2. The connexion of the laws of the material world with an intelligence which preconceived and instituted the law, which is thus, as we perceive, so generally impressed on the common apprehension of mankind, has also struck no less those who have studied nature with a more systematic attention, and with the peculiar views which belong to science. The laws which such persons learn and study, seem, indeed, most naturally to lead to the conviction of an intelligence which originally gave to the law its form.

What we call a general law is, in truth, a form of expression including a number of facts of like kind. The facts are separate; the unity of view by which we associate them, the character of generality and of law, resides in those relations which are the object of the intellect. The law once apprehended by us, takes in our minds the place of the facts themselves, and is said to _govern_ or determine them, because it determines our anticipations of what they will be. But we cannot, it would seem, conceive a law, founded on such intelligible relations, to govern and determine the facts themselves, any otherwise than by supposing also an intelligence by which these relations are contemplated, and these consequences realized. We cannot then represent to ourselves the universe governed by general laws otherwise than by conceiving an intelligent and conscious Deity, by whom these laws were originally contemplated, established, and applied.

This perhaps will appear more clear, when it is considered that the laws of which we speak are often of an abstruse and complex kind, depending upon relations of space, time, number, and other properties, which we perceive by great attention and thought. These relations are often combined so variously and curiously, that the most subtle reasonings and calculations which we can form are requisite in order to trace their results. Can such laws be conceived to be instituted without any exercise of knowledge and intelligence? Can material objects apply geometry and calculation to themselves? Can the lenses of the eye, for instance, be formed and adjusted with an exact suitableness to their refractive powers, while there is in the agency which has framed them, no consciousness of the laws of light, of the course of rays, of the visible properties of things? This appears to be altogether inconceivable.

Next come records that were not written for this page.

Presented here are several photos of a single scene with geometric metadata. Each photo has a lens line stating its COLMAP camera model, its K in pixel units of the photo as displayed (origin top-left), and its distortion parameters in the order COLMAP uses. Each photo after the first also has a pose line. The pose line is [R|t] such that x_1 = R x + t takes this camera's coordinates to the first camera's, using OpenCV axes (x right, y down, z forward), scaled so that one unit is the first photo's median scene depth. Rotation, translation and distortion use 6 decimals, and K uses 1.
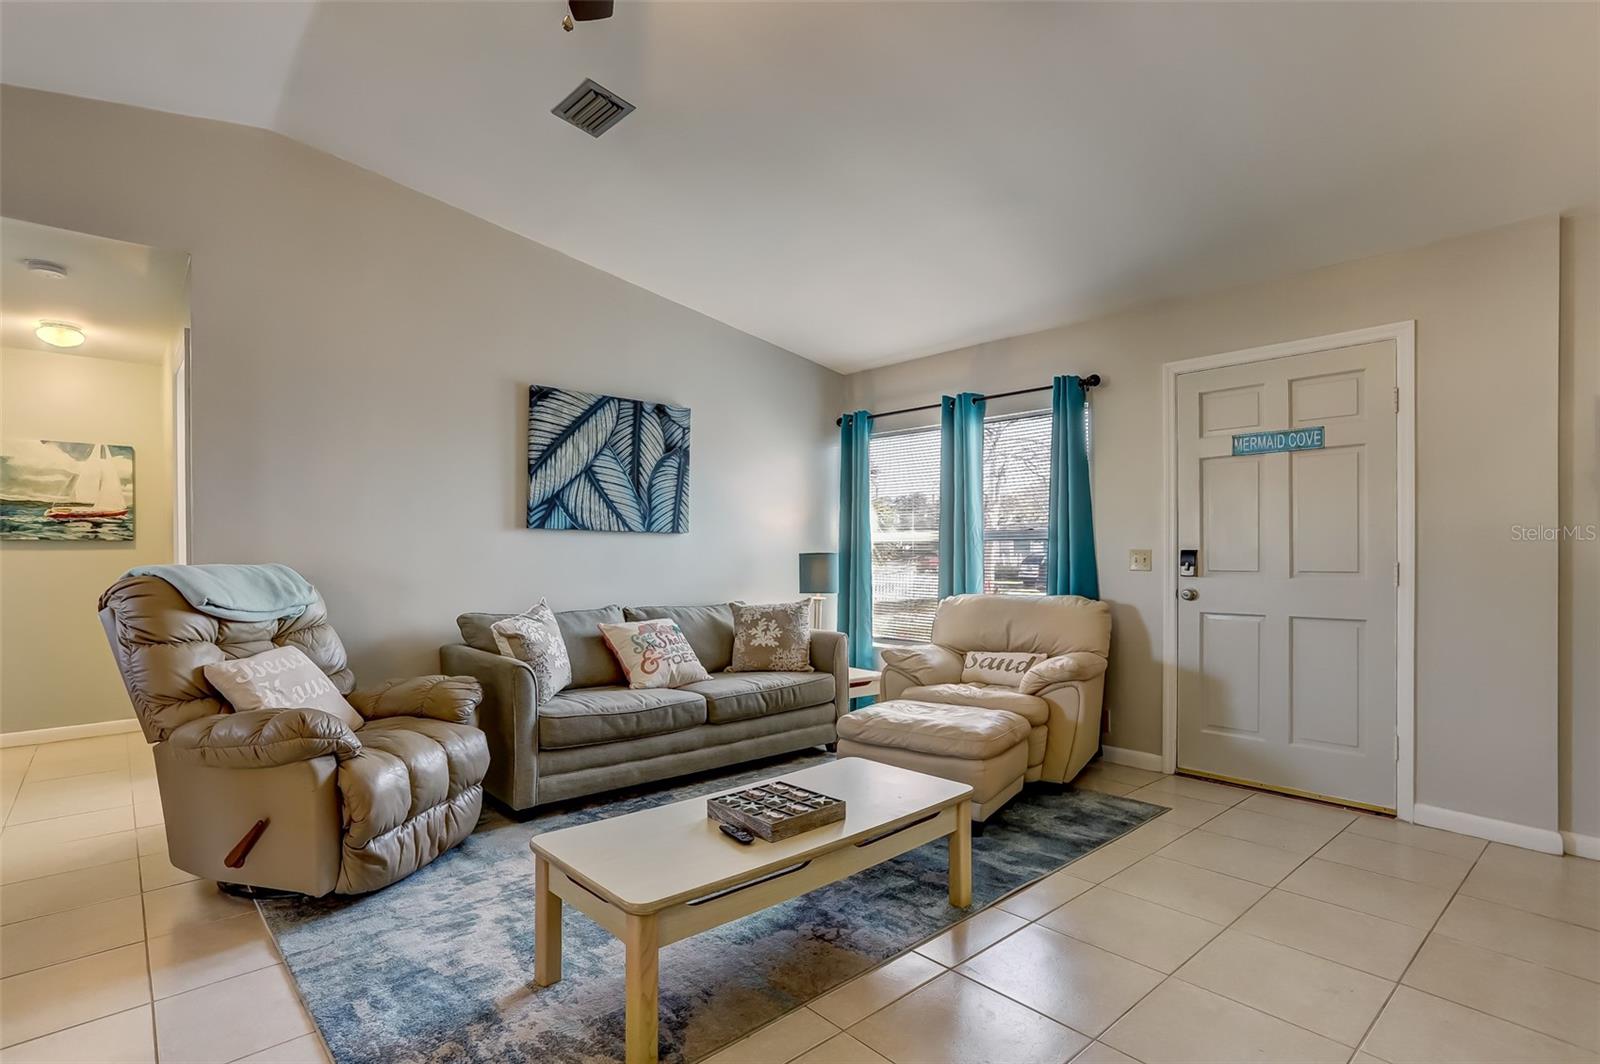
lens RADIAL K [[793.8, 0, 781.3], [0, 793.8, 557.1], [0, 0, 1]] dist [-0.056231, 0.032666]
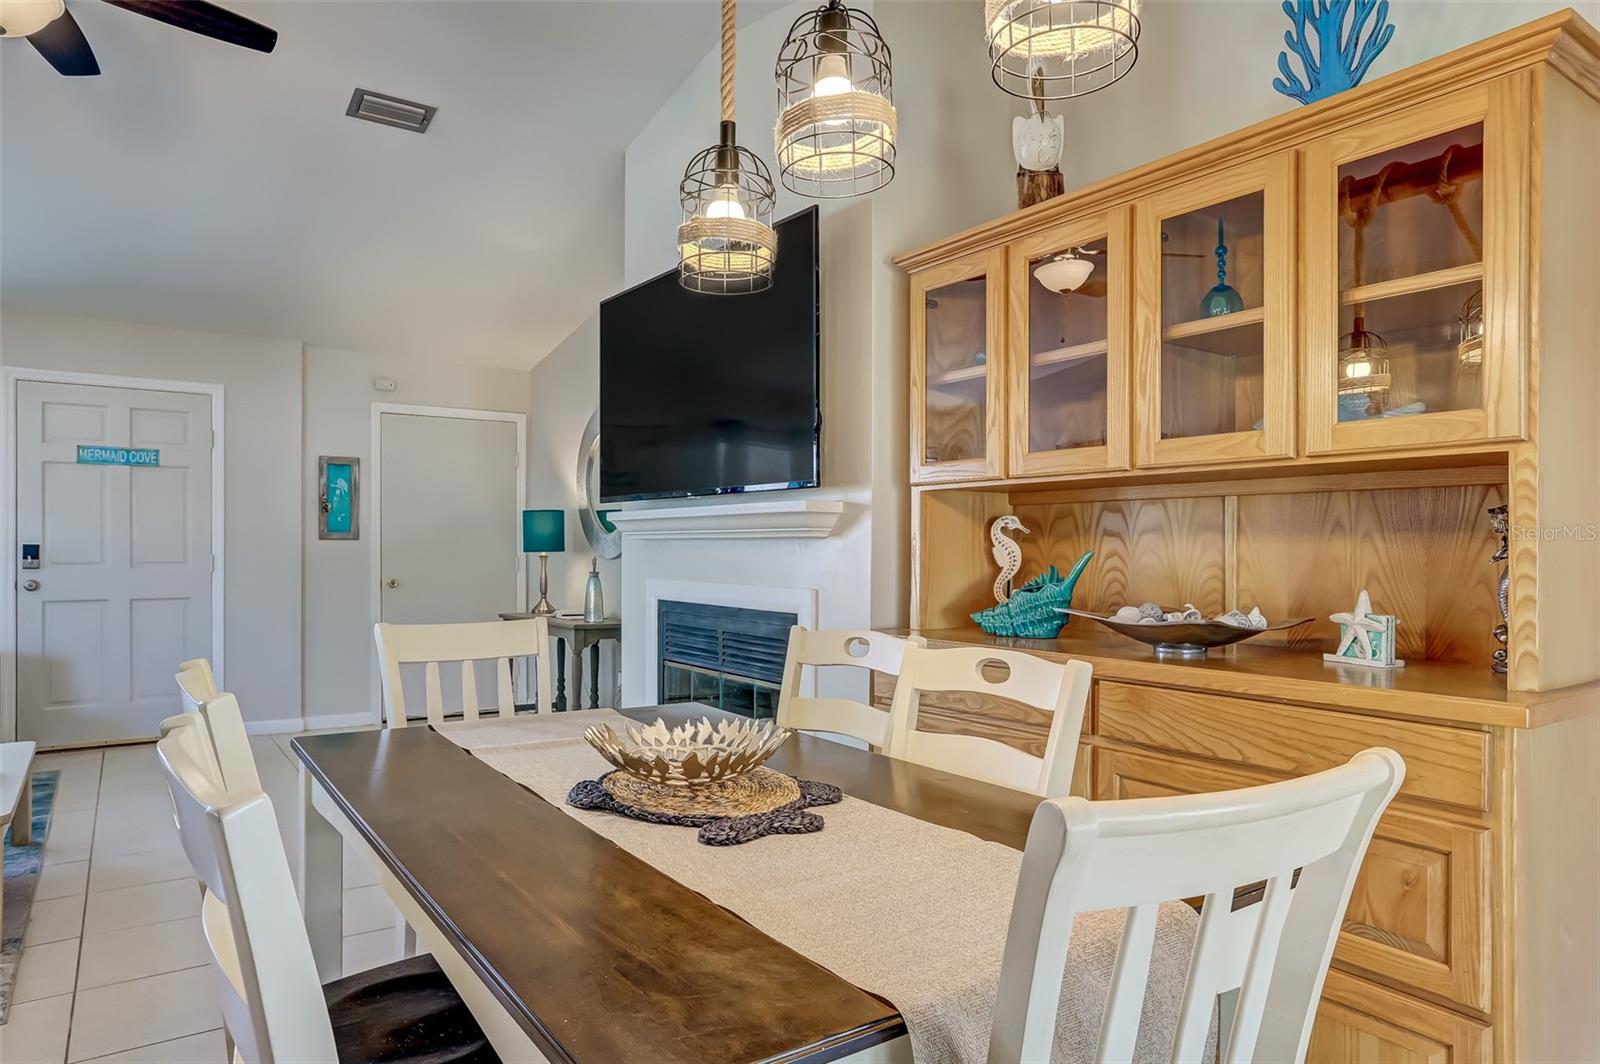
lens RADIAL K [[967.7, 0, 783.3], [0, 967.7, 556.6], [0, 0, 1]] dist [-0.049876, 0.041925]
pose [[0.112475, -0.003042, 0.993650, -0.624680], [0.003172, 0.999991, 0.002702, 0.006797], [-0.993649, 0.002848, 0.112484, -0.168234]]
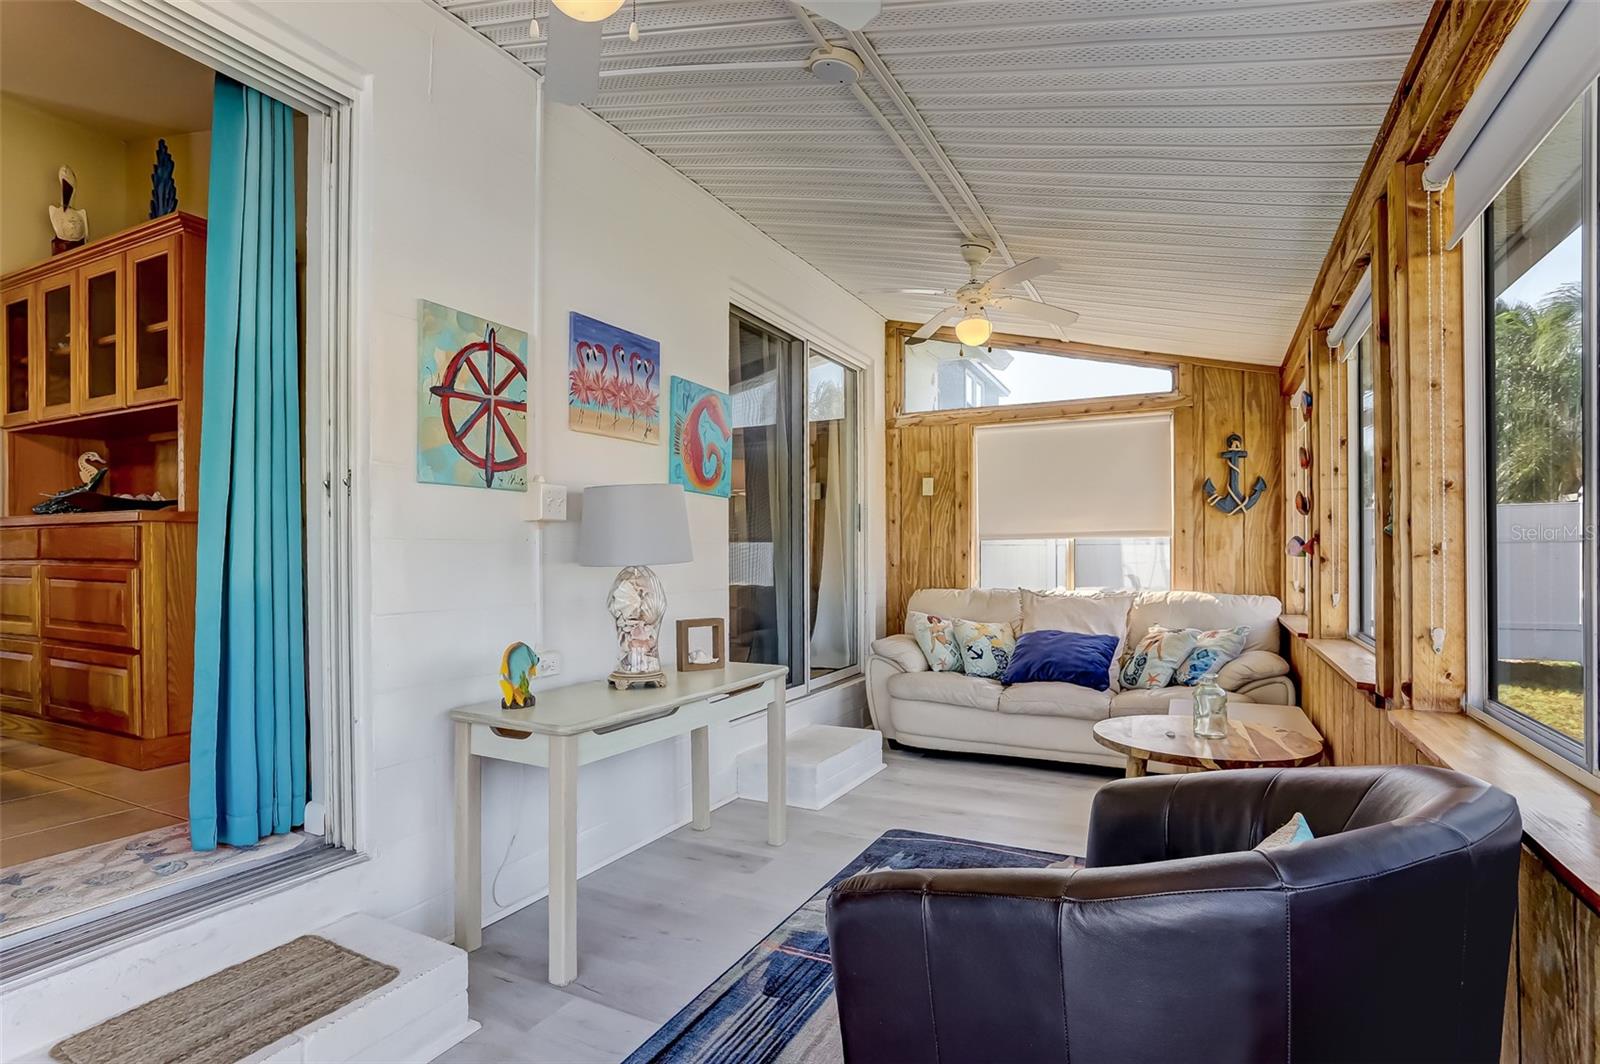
lens RADIAL K [[823.0, 0, 781.0], [0, 823.0, 554.2], [0, 0, 1]] dist [-0.062413, 0.040360]
pose [[-0.357547, -0.001088, 0.933894, -1.050554], [0.011505, 0.999918, 0.005570, 0.097442], [-0.933824, 0.012736, -0.357505, -0.635669]]
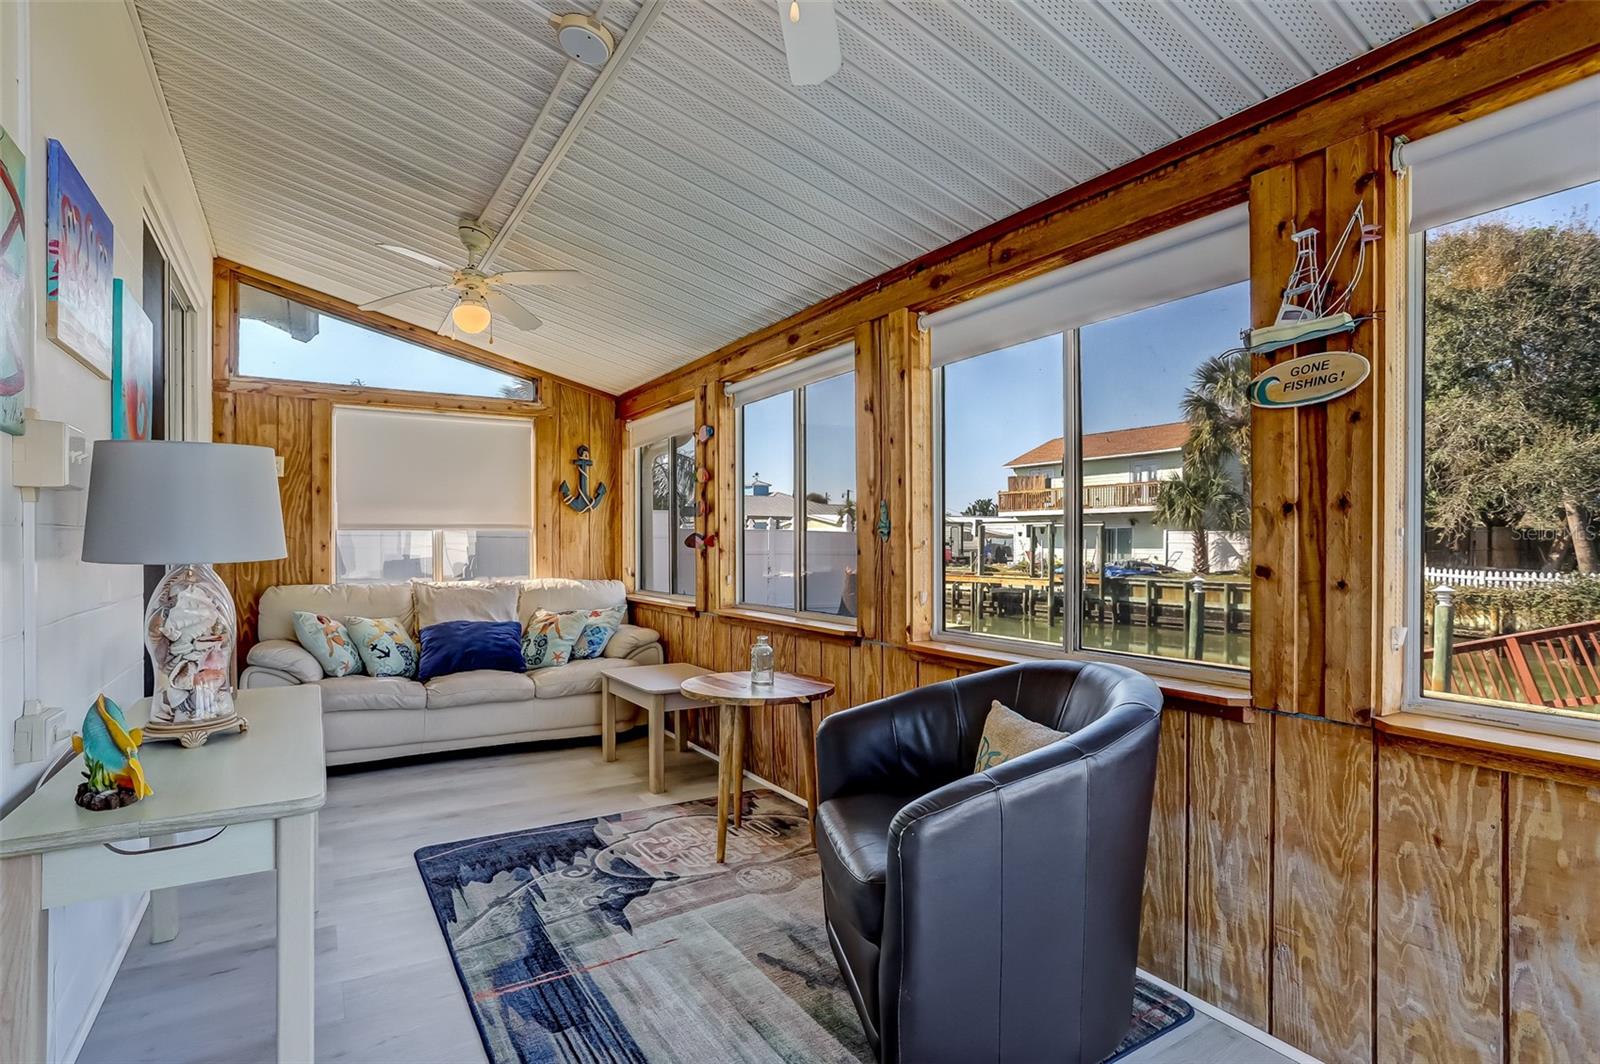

Every particle of matter possesses an almost endless train of properties, each acting according to its peculiar and fixed laws. For every atom of the same kind of matter these laws are invariably and perpetually the same, while for the different kinds of matter the difference of these properties is equally constant. This constant and precise resemblance, this variation equally constant and equally regular, suggest irresistibly the conception of some cause, independent of the atoms themselves, by which their similarity and dissimilarity, the agreement and difference of their deportment under the same circumstances, have been determined. Such a view of the constitution of matter, as is observed by an eminent writer of our own time, effectually destroys the idea of its eternal and self-existent nature, “by giving to each of its atoms the essential characters, at once, of a _manufactured article_ and a _subordinate agent_.”[32]

That such an impression, and the consequent belief in a divine Author of the universe, by whom its laws were ordained and established, does result from the philosophical contemplation of nature, will, we trust, become still more evident by tracing the effect produced upon men’s minds by the discovery of such laws and properties as those of which we have been speaking; and we shall therefore make a few observations on this subject.